4. **Add test file**
   - Create `code/tests/test_step_{N_new}.py` following neighboring step tests.

5. **Sanity check references**
   - Run a repo-wide search for any **old** step IDs (`step_{k}_{name}` where `k` was renumbered) and ensure:
     - All references are either removed or updated to the new IDs.

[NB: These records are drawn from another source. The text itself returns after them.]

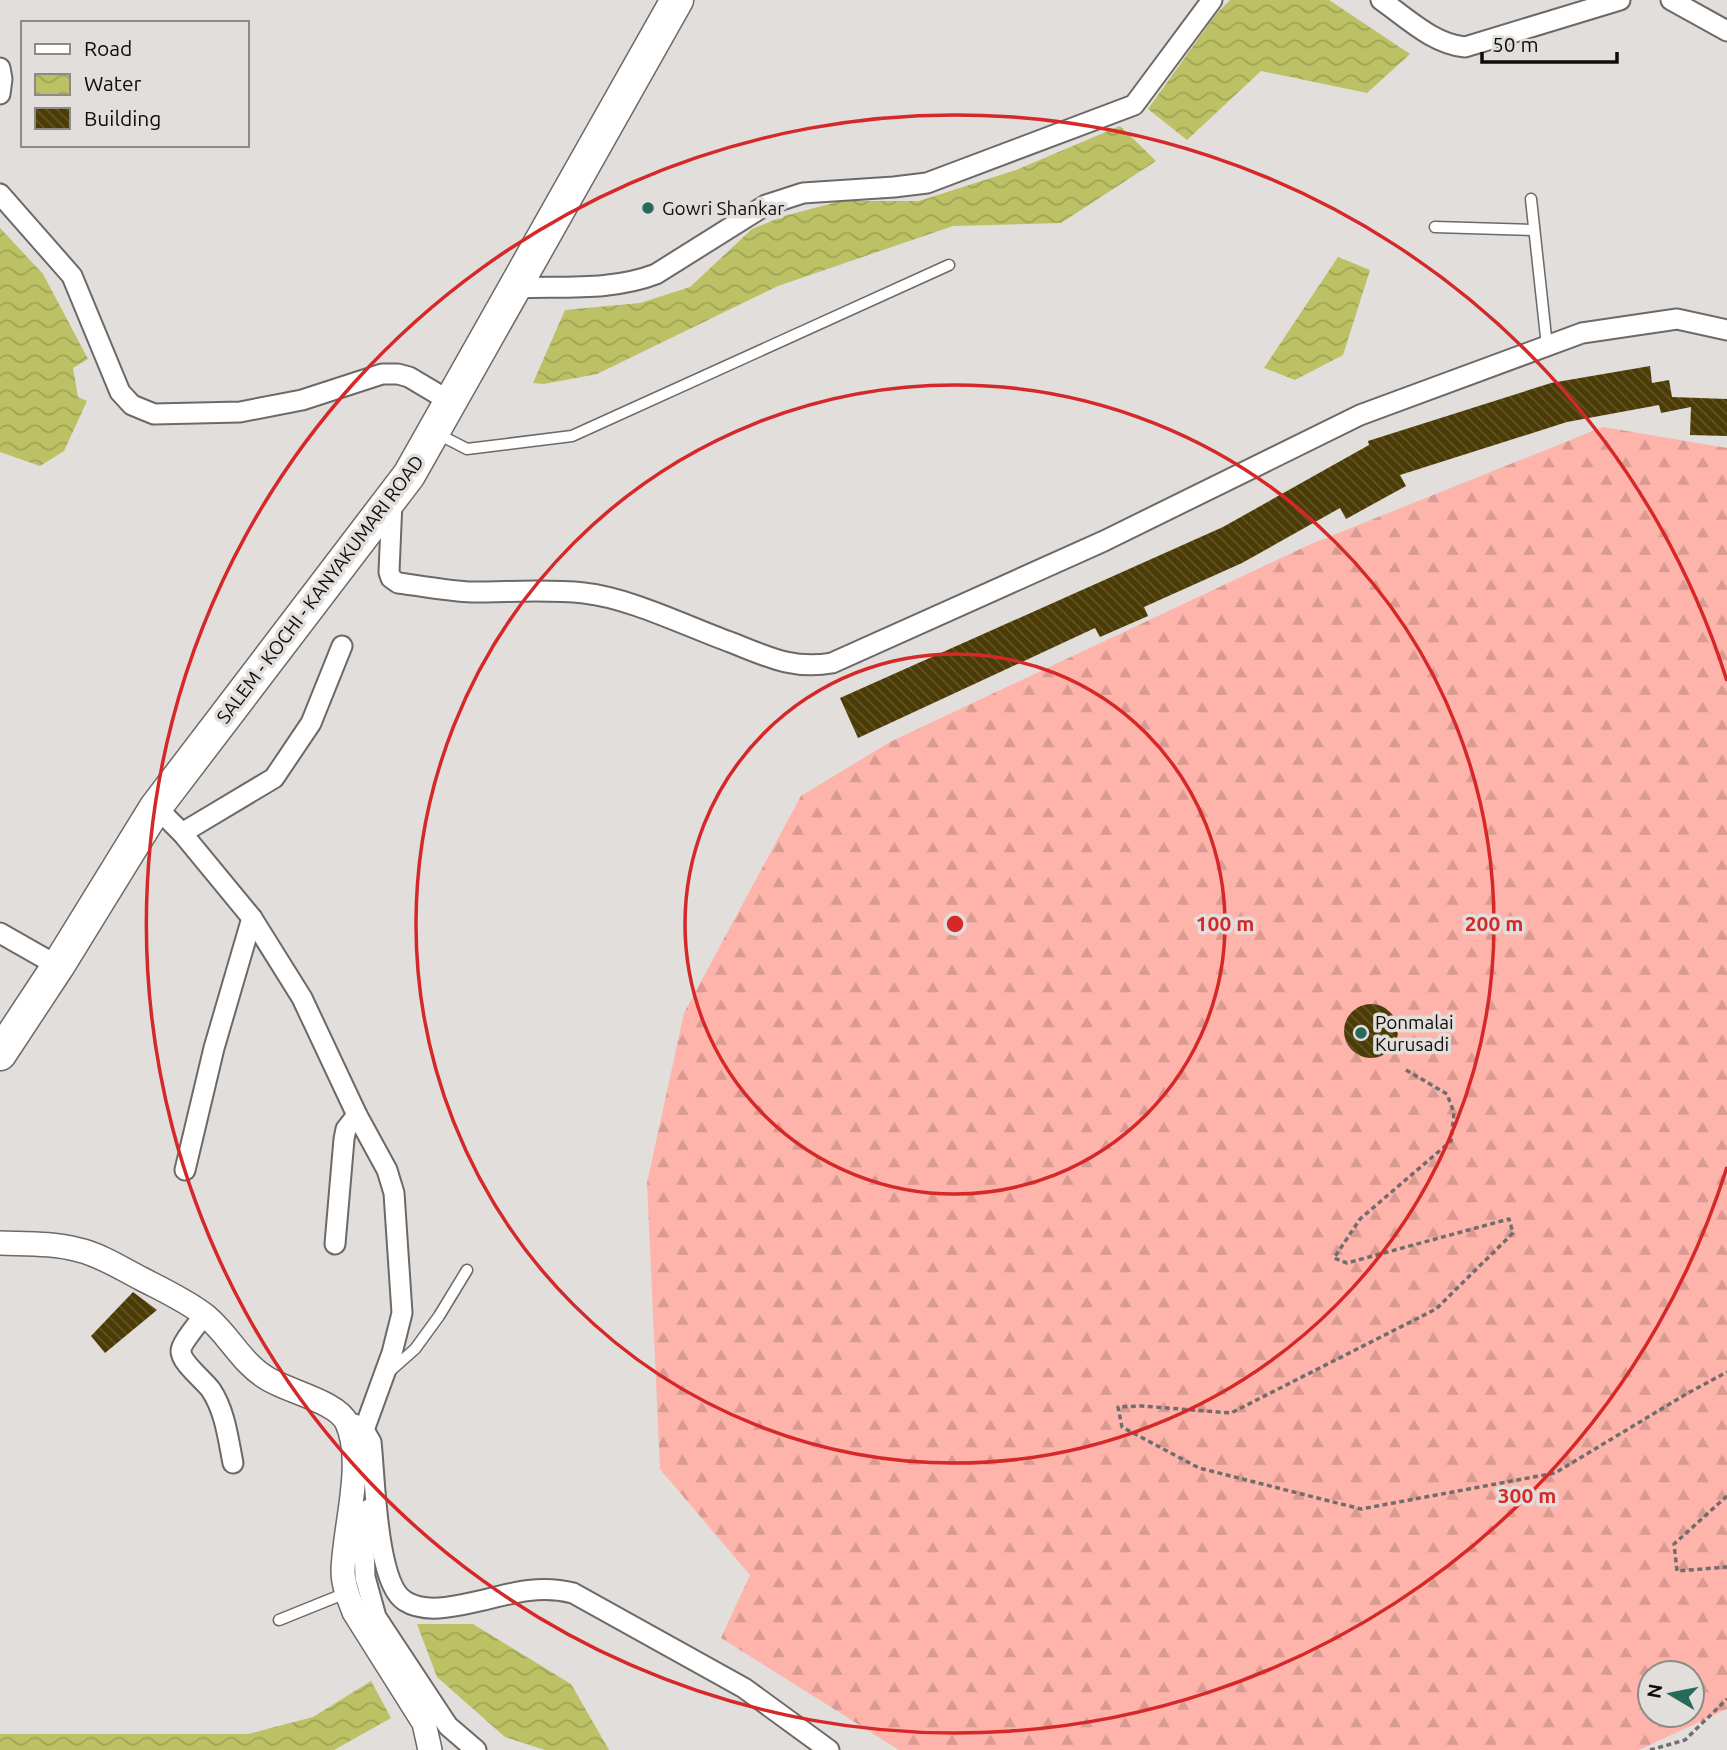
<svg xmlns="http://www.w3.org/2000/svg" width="1727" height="1750" font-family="Ubuntu,sans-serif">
	<defs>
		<pattern id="forest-firs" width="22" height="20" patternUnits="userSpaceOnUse" patternTransform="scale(1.75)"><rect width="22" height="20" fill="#feb4aa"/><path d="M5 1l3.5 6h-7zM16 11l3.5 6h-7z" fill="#d89a91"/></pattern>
		<pattern id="water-waves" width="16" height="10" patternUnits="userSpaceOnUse" patternTransform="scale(1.75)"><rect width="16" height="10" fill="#bbc164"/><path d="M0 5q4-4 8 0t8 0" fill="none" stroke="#a0a556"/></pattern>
		<pattern id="building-back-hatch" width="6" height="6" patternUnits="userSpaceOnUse" patternTransform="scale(1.75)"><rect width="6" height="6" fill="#4b3c06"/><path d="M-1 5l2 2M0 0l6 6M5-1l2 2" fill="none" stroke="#615429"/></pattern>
	</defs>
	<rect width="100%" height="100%" fill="#e1dedb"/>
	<!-- forest -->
	<path fill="url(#forest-firs)" fill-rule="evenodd" d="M 1603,427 L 1727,448 L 1727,1709 L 1639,1750 L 899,1750 L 721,1638 L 750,1575 L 660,1469 L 647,1183 L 684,1013 L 801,796 L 890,742 L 1311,544 ZM 1650,1673 L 1692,1673 L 1692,1715 L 1650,1715 Z"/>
	<!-- water -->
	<g fill="url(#water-waves)">
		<polygon points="1230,0 1329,0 1410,54 1367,93 1261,71 1187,140 1148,109 1216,14"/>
		<polygon points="1120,126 1156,161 1061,223 953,226 778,286 597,374 544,384 533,383 565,310 640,303 690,287 752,229 784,216 841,201 919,201 1016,170"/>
		<polygon points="0,228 43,274 88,359 73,368 78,397 87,401 64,451 40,466 0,452"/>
		<polygon points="1338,257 1370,270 1343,355 1295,380 1264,368"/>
		<polygon points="417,1624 473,1624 571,1684 609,1750 545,1750 505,1737 437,1677"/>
		<polygon points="371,1681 391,1718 334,1750 0,1750 0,1734 248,1734 313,1717"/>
	</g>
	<!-- building -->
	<g fill="url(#building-back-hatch)">
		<polygon points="1650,366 1652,383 1669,380 1672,397 1727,399 1727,436 1690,435 1691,407 1661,413 1659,405 1567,422 1400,475 1406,486 1346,519 1340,508 1242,563 1144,607 1148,616 1100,637 1095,628 858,738 840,698 1223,527 1369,445 1368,441 1551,383"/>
		<circle cx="1371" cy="1031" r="27"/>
		<polygon points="133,1292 157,1310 105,1353 91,1336"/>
	</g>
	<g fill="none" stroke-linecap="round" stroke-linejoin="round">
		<defs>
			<g id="service">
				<polyline points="1531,199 1547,346"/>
				<polyline points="1435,227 1534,230"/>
				<polyline points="438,434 467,449 572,436 949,265"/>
				<polyline points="389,1372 415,1349 439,1316 467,1270"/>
				<polyline points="279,1620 346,1593"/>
			</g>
			<g id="minor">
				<path d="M 1381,0 C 1407,18 1433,44 1465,47 L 1620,0"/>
				<polyline points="1671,0 1727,31"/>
				<polyline points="0,68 2,79 0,94"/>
				<polyline points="0,194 72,276 120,392 132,405 154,414 240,412 302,400 382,374 398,374 409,377 451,402"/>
				<path d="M 516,288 C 563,286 612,291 656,274 L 766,205 L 803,193 L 894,187 L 927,183 L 1134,105 L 1212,0"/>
				<path d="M 392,501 L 389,572 L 391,578 L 398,583 C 423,586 448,591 472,592 C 510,592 547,589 584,593 C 630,598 686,626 730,642 C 766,656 792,670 832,663 L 1104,541 L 1360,415 L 1582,333 L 1677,319 L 1727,330"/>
				<polyline points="156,807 182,833 252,918 302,998 357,1115 387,1170 394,1193 402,1313 392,1353 364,1430"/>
				<polyline points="182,833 274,778 311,723 342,646"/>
				<polyline points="0,933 58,966"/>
				<polyline points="185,1170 214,1048 252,918"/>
				<polyline points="335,1244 344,1139 346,1129 357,1115"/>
				<path d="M 204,1315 C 199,1323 181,1343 181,1351 C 181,1363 204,1380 211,1390 C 225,1411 228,1438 233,1463"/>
				<path d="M 354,1424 L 364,1430 L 371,1442 C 375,1475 376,1584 405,1601 C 427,1615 460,1605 484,1600 C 515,1592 542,1585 573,1593 L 744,1688 L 829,1750"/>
				<polyline points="369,1509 364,1546 365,1577 376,1617 448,1726 476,1750"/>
			</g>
			<path id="tertiary" d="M 0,1243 C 26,1244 54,1243 79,1250 C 101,1255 122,1269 142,1279 C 163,1290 187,1301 206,1316 C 228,1334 241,1362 265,1377 C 285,1391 337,1401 347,1423 C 365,1463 344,1528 343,1571 C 343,1585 349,1599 354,1612 L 424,1723 L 430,1750"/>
			<polyline id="trunk" points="0,1054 58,966 156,807 409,475 677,0"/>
		</defs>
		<!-- service casing -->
		<use href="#service" stroke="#6c6967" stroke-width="13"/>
		<!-- minor casing -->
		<use href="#minor" stroke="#6c6967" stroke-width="23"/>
		<!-- tertiary casing -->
		<use href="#tertiary" stroke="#6c6967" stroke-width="26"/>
		<!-- trunk casing -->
		<use href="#trunk" stroke="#6c6967" stroke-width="35"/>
		<!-- path -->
		<g stroke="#706e6c" stroke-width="3.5" stroke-dasharray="5 3.5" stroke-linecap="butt">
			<polyline points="1406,1070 1447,1094 1454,1113 1451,1141 1360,1219 1334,1258 1347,1263 1509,1219 1513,1233 1436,1309 1231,1413 1142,1406 1118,1407 1122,1427 1199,1468 1361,1509 1555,1473 1688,1393 1727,1372"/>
			<polyline points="1727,1496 1674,1544 1677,1571 1727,1567"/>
			<polyline points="1650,1750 1685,1740 1727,1699"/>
		</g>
		<!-- service -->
		<use href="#service" stroke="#fff" stroke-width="10"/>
		<!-- minor -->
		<use href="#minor" stroke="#fff" stroke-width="19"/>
		<!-- tertiary -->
		<use href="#tertiary" stroke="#fff" stroke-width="23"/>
		<!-- trunk -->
		<use href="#trunk" stroke="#fff" stroke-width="32"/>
	</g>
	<!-- distance rings -->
	<g fill="none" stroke="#d62828" stroke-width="3.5">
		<circle cx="955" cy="924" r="270"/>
		<circle cx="955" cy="924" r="539"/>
		<path d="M1727 1167A809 809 0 1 1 1727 681"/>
	</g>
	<!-- markers -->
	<g fill="#276a5a" stroke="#e1dedb" stroke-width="2.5">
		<circle cx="648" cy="208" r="7"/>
		<circle cx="1361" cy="1033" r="7"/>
	</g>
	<g text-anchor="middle" stroke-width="7" stroke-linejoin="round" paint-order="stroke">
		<!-- poi labels -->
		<g font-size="19" fill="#0e0d0c" stroke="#e1dedb" text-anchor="start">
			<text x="662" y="215">Gowri Shankar</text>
			<text x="1375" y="1029">Ponmalai<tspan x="1375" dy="22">Kurusadi</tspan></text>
		</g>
		<!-- street labels -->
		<g font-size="19" fill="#0e0d0c" stroke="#e1dedb">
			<text transform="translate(320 589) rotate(-53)" y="7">SALEM - KOCHI - KANYAKUMARI ROAD</text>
		</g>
	</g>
	<circle cx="955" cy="924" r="10" fill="#d62828" stroke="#e1dedb" stroke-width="3.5"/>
	<g font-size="21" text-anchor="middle" font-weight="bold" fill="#d62828" stroke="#e1dedb" stroke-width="7" stroke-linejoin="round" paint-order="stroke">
		<text x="1225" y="931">100 m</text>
		<text x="1494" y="931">200 m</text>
		<text x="1527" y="1503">300 m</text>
	</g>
	<!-- legend -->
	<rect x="21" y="21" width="228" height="126" fill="#e1dedb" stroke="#8d8a88" stroke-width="2"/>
	<rect x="35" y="44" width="35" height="10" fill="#ffffff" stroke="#8d8a88" stroke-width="2"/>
	<text x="84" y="56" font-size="21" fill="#0e0d0c">Road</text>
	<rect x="35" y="74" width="35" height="21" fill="url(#water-waves)" stroke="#8d8a88" stroke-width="2"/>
	<text x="84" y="91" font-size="21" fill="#0e0d0c">Water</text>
	<rect x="35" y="108" width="35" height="21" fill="url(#building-back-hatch)" stroke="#8d8a88" stroke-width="2"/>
	<text x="84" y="126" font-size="21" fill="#0e0d0c">Building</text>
	<!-- north arrow -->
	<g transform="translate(1671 1694) rotate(280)"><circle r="33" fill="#e1dedb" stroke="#8d8a88" stroke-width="2"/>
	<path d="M0-5L12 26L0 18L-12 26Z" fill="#276a5a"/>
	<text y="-10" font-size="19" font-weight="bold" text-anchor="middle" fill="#0e0d0c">N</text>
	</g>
	<!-- scale -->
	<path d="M1482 52v10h135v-10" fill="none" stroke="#0e0d0c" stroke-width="3.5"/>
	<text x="1492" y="52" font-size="21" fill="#0e0d0c" stroke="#e1dedb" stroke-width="5" paint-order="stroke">50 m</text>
</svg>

### B4. Validate after renumbering

1. **Run targeted tests**
   - Run:
     - `cd code && pytest tests/test_step_{N_new}.py`
     - Plus tests for all renumbered steps: `test_step_{k_new}.py`.

2. **Run a dry pipeline**
   - Optionally run:
     - `cd code && python run_pipeline.py --list-steps` to confirm updated IDs and ordering.
     - `cd code && python run_pipeline.py --step step_{N_new}_{snake_name}` to test the new step in context.

---

## Notebook Guidelines (Quick Reference)

When creating or editing `explore.ipynb` for a step:

- Follow the standard sections:
  - `# Imports`
  - `# Load Data`
    - `## Load Inputs`
    - `## Load Outputs`
  - `# Plot`
  - `# Notes`
- Ensure each heading is in its **own markdown cell** to enable collapsible sections.
- Use the data classes for loading inputs/outputs, not raw paths.
- Display visualization substep figures first under `# Plot`; additional exploratory plots come after.

---

## Usage Summary

When asked to **add a new step**:

1. Decide whether it is an **append** (Workflow A) or **insert with renumbering** (Workflow B).
2. Follow the appropriate workflow carefully, especially:
   - Directory and file naming: `step_{N}_{snake_name}`, `test_step_{N}.py`.
   - Dependency updates and imports.
   - `pipeline_config.yaml` step and substep entries.
   - `explore.ipynb` structure and data class usage.
3. Always finish by running the relevant tests and, if feasible, a pipeline run of the new step.